People love to try to predict the future and the Boston Globe is no different. Today they consult a lot of people to get an idea of who could be selected to head the Archdiocese of Boston. It’s interesting that the first online version of the article is very different from the later print version. It excises a lot of the discussion with experts, but it also downgrades the prediction of Wilton Gregory from being a top-contender to just one of the pack.

There is a bit of hyperbole:

    “This is such a unique situation, and so delicate—it’s probably the most significant and important appointment this pope will have made in his entire pontificate, because of the nature of the events,” said the Rev. Keith F. Pecklers, a professor of theology at the Pontifical Gregorian University in Rome and currently a visiting scholar at Boston College.

Yes, it’s a very important appointment that will have long-term repercussions in the US, but the most important? I don’t think so. American Catholics tend to have an overinflated sense of self-importance in comparison to the Church worldwide.

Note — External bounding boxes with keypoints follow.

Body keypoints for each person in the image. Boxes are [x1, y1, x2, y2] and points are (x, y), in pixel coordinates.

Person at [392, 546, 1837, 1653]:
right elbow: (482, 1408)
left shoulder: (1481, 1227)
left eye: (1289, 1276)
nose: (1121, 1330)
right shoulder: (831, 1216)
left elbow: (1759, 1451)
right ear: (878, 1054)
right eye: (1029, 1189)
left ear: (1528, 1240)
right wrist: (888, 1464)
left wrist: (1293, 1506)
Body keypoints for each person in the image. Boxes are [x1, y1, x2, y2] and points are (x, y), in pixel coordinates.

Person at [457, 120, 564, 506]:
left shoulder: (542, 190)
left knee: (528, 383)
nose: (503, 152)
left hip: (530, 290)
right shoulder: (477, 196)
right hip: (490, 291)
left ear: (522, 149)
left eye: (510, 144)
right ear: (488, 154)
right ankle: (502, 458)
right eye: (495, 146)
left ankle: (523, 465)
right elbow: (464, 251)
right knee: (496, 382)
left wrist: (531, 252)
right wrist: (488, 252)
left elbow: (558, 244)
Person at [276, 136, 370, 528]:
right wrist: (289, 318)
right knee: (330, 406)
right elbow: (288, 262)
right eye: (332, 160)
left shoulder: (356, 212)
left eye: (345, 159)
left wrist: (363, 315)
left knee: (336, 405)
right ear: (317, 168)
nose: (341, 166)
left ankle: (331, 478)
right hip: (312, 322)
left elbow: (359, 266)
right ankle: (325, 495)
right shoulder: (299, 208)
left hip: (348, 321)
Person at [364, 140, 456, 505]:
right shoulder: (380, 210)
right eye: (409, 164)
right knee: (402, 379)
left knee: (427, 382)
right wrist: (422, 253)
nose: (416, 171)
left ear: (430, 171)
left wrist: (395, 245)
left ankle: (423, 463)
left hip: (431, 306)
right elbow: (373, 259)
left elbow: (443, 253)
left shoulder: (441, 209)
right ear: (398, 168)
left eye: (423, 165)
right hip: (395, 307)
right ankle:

Here’s my take on the Globe’s predictions:

  • Archbishop Harry Flynn of Minneapolis, at 69, is too old, giving him only five years or so on the job before mandatory retirement. The Pope has tended to ignore age as he got older himself, but he’s also realistic.
  • Bishop Wilton Gregory, aside from his election to head the US bishops’ conference, doesn’t have much to recommend him. His statement on the Manchester Diocese’s settlement didn’t reflect well on him and the handling of the Dallas policy that required substantial revisions by the Vatican also looked bad.
  • Bishop Donald Wuerl of Pittsburgh, 62, has dealt with very difficult problems in a diocese which is much like Boston in makeup and temperment. Difficult parish closings, mandating orthodoxy in catechetics, reigning in dissidents, and laicizing perverts are among the hallmarks of his time there.
  • My favorite is Archbishop Charles Chaput of Denver. He is 58 and a minority, Native American. He walks in the spiritual footsteps of St. Francis, has a heart for social justice, is theologically orthodox, is outspoken, has cleaned up the Denver seminary and is attracting scads of seminarians, and—a key point—his people are terrified they’re going to lose him to Boston showing that in short time he has become a father-figure to his people.
  • Archbishop Edwin O’Brien of the Military Archdiocese was floated as a possibility several months ago, but that idea was shot down. Doesn’t mean he won’t enter consideration, but the things that were said at the time make it seem unlikely to me.
  • I don’t know much about Bishop Thomas Doran of Rockford, Illinois, or William Lori of Bridgeport, Connecticut, but my recollection is that Lori has been spattered by bits of the Scandal in Connecticut.

When it is all said and done, the only thing we know for sure is that Pope John Paul will pick the man he wants, and it is likely to be the person everyone least expects. Just don’t expect anything to happen quickly. The Vatican moves slowly in the easiest of matters, and they’re going to take their time on this one.